— TASK ITEM —
Reproduce the heat conduction passage below word for word, from "Hint: Fourier law" up to and including "per unit length.".

Question

Derive the Fourier`s conduction equation for general bodies.

$\left( {\dfrac{{dq}}{{dt}} = - kA\dfrac{{dt}}{{dx}}} \right)$

Answer 1

Hint: Fourier law of heat conduction is the governing law for conduction equations. It states that the rate of heat transfer is directly proportional to the area normal to the direction of heat flow and temperature gradient i.e., drop in temperature per unit length.

Complete solution:
Let us consider a small elemental area from the above body

Let the width of this elemental part be $dx$
The small change in temperature be $dt$
A temperature gradient will be the change in temperature per unit area or $\dfrac{{dt}}{{dx}}$
And let $A$ be the area perpendicular to the direction of heat flow
Refer to the diagram
Now as per Fourier’s law
$\dfrac{{dq}}{{dt}} \propto {\rm A}$and,
$\dfrac{{dq}}{{dt}} \propto \dfrac{{dt}}{{dx}}$
$\therefore \dfrac{{dq}}{{dt}} \propto {\rm A}\dfrac{{dt}}{{dx}}$
$\dfrac{{dq}}{{dt}}$ is the rate of heat transferred?
Here to remove the proportionality a constant of proportionality is inserted which
$k$ which is known as Thermal conductivity of the material or wall and is expressed in $\left( {\dfrac{w}{m}K} \right)$
$\therefore \dfrac{{dq}}{{dt}} = - kA\dfrac{{dt}}{{dx}}$
Here the negative sign indicates the drop in temperature across the body
Since $dt$ is the change in temperature so it will be expressed as
$dt = {T_2} - {T_1}$
And as it is evident that ${T_2}$ will be lower than ${T_1}$ so we`ll get a negative value of $dt$ so we use a negative sign before $k$ to nullify this and make heat transfer rate positive

The heat flow rate $\dfrac{{dq}}{{dt}}$ across a body will be $\dfrac{{dq}}{{dt}} = - kA\dfrac{{dt}}{{dx}}$.

Note: The heat always flows from higher temperature to lower temperature that’s why ${T_1}$ will always be greater than ${T_2}$.
The area perpendicular to heat flow rate will always be considered because it is the only area which will cause resistance to the flow of heat and thus will reduce its temperature.
The thermal conductivity $\left( k \right)$is the internal property of the body; it is the measure of how easily heat can be conducted through a body. It is generally higher for metals and lowers for non-metals .

— RECORDS —
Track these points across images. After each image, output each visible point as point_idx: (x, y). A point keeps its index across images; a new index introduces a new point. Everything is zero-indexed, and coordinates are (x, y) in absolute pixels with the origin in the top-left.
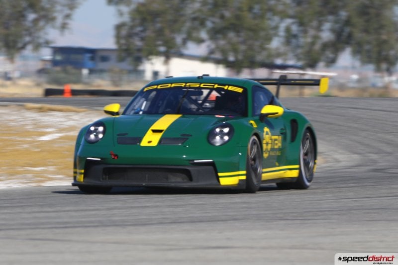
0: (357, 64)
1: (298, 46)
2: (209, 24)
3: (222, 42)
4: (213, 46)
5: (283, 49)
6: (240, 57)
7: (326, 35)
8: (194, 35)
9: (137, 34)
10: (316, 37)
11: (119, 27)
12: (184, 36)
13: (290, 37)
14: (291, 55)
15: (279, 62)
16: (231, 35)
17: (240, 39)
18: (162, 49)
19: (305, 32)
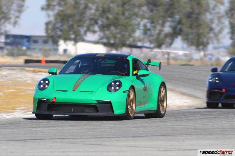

...

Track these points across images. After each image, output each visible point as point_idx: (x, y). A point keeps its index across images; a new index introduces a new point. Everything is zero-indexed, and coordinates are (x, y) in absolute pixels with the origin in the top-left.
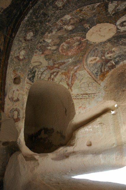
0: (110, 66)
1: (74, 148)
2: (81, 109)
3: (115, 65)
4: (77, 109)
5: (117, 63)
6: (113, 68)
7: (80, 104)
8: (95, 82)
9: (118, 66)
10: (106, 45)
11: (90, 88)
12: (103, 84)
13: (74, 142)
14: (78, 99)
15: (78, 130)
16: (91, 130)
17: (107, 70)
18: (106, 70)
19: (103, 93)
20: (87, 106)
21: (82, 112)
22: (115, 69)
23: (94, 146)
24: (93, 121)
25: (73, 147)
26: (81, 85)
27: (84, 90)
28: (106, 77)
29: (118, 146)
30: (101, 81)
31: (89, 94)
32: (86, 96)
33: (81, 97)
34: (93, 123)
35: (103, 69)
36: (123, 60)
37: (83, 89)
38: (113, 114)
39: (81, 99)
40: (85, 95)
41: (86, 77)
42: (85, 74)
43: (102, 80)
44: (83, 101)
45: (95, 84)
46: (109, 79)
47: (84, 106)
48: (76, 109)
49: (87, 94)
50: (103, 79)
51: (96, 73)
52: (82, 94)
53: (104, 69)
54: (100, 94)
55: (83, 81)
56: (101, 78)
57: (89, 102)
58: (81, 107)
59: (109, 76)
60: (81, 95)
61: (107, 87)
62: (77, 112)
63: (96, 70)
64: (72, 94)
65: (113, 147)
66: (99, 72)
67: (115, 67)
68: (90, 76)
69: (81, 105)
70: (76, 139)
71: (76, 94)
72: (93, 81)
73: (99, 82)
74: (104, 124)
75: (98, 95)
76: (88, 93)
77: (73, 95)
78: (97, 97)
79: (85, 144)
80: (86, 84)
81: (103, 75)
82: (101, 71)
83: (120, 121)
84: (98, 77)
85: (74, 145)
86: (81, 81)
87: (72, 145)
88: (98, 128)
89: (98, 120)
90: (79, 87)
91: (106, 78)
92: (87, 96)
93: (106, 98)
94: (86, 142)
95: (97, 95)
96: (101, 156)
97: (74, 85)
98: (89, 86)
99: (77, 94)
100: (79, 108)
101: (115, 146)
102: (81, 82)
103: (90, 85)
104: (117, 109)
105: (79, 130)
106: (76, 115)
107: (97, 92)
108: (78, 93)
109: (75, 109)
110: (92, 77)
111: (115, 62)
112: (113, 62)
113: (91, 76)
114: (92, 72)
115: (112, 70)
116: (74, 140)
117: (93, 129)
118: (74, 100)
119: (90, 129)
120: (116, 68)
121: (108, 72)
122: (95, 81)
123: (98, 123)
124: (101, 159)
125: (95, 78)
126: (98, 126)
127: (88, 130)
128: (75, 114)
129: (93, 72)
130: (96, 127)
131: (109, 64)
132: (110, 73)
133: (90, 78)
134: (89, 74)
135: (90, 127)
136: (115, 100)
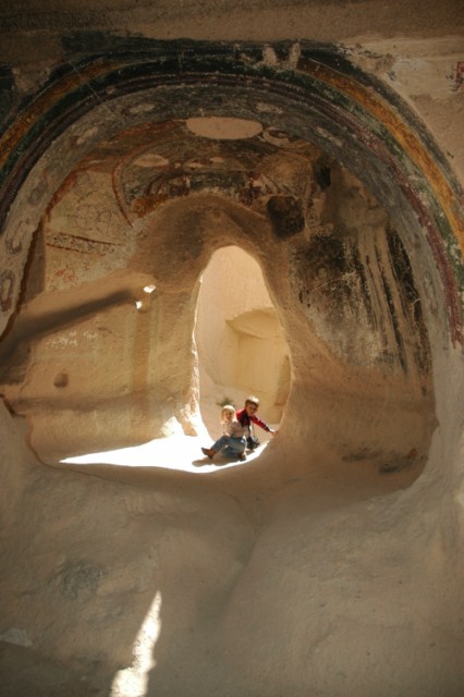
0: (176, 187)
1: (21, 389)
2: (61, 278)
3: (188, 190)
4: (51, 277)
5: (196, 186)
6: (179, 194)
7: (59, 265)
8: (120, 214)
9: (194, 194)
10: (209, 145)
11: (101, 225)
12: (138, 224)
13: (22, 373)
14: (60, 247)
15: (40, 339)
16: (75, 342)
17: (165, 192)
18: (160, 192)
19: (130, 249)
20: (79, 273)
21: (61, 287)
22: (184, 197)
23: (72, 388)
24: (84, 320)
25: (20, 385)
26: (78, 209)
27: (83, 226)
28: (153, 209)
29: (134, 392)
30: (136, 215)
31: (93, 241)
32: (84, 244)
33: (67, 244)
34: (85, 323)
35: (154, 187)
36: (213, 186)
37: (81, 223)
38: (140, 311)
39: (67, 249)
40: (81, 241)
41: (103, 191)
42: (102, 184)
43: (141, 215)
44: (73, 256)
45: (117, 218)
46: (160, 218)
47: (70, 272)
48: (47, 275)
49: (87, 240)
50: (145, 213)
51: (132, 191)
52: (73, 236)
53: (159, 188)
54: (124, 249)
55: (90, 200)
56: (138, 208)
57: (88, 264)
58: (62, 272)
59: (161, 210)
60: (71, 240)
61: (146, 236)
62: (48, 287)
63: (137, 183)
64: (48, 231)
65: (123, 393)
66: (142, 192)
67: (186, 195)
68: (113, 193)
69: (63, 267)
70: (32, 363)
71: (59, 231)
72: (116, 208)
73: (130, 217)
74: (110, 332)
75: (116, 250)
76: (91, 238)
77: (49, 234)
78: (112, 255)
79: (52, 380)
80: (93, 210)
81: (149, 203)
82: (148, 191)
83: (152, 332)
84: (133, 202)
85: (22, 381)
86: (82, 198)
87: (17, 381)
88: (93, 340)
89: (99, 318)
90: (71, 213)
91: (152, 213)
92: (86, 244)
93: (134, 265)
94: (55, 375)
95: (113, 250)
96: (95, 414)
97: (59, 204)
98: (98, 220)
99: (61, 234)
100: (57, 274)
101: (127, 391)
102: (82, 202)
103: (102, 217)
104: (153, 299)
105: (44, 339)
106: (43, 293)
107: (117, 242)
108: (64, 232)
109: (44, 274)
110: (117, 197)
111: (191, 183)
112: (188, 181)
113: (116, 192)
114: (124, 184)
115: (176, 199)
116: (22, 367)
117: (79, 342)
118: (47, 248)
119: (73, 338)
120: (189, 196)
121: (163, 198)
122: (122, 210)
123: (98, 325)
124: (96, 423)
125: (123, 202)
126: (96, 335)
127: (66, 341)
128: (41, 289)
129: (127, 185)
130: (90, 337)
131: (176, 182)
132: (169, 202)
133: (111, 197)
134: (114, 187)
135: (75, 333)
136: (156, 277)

— ANSWER SECTION —
Hint: Fourier law of heat conduction is the governing law for conduction equations. It states that the rate of heat transfer is directly proportional to the area normal to the direction of heat flow and temperature gradient i.e., drop in temperature per unit length.